Ancak yöneticilik söz konusu olduğunda aynı artıştan söz etmek mümkün değil. 128 devlet üniversitesinin sadece 5’inde kadın rektör görev yapıyor. 74 vakıf üniversitesinin 14’ünde kadın rektör bulunuyor. Eğitim uzmanı Alaattin Dinçer’in bu konudaki analizi şöyle:
“Kadın öğrenci sayısının daha yüksek olduğu sağlık ve refah, eğitim, sanat ve beşeri bilimler alanlarında bile yöneticiliğin çoğunluğu erkeklerde. YÖK açıklamasında kullanılan tanımlarda bir netlik yok. Bir yerde “kız” tanımı kullanılırken başka bir yerde tanım “kadın” olarak geçiyor. Oysa bütün açıklamalarda mutlaka “kadın” tanımı kullanılmalı.
Türkiye’deki üniversitelerde toplam 181 bin 498 öğretim elemanı bulunuyor. Bunlardan 97 bin 291’i erkek, 84 bin 207’si kadın. Buna göre kadın akademisyenlerin oranı yüzde 46,4’e yükselmiş oldu.

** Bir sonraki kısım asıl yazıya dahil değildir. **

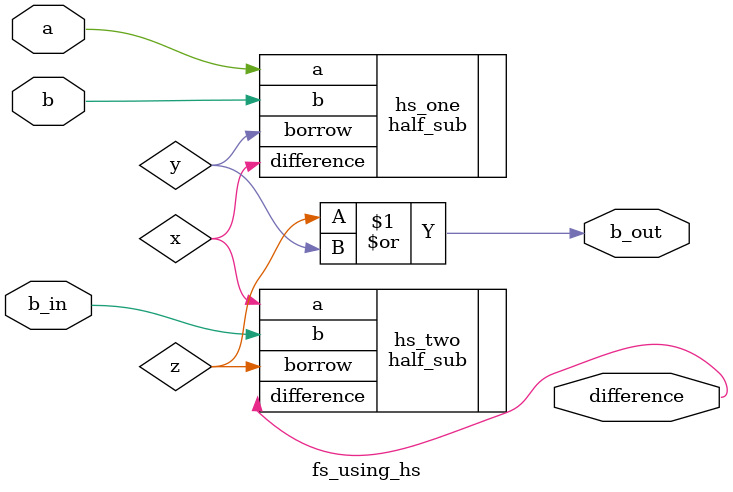
<source format=v>
`timescale 1ns / 1ps


module fs_using_hs(a, b, b_in, difference, b_out);
    input a, b, b_in;
    output difference, b_out;
    
    wire x, y, z;
    
    half_sub hs_one(.a(a), .b(b), .difference(x), .borrow(y));
    half_sub hs_two(.a(x), .b(b_in), .difference(difference), .borrow(z));
    
    assign b_out = (z | y);
endmodule

</source>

Türkiye’deki üniversitelerde kadın akademisyenler arasında 12 bin 296 profesör, 9 bin 947 doçent, 20 bin 728 doktor öğretim üyesi görev yapıyor. Profesörlerin yüzde 34,3’ü, doçentlerin yüzde 41,8’i, doktor öğretim üyelerinin yüzde 47,4’ü yine kadınlardan oluşuyor. Kadın öğrenci ve akademisyen sayısında artış olması olumlu bir durumdur, ancak yeterli değildir.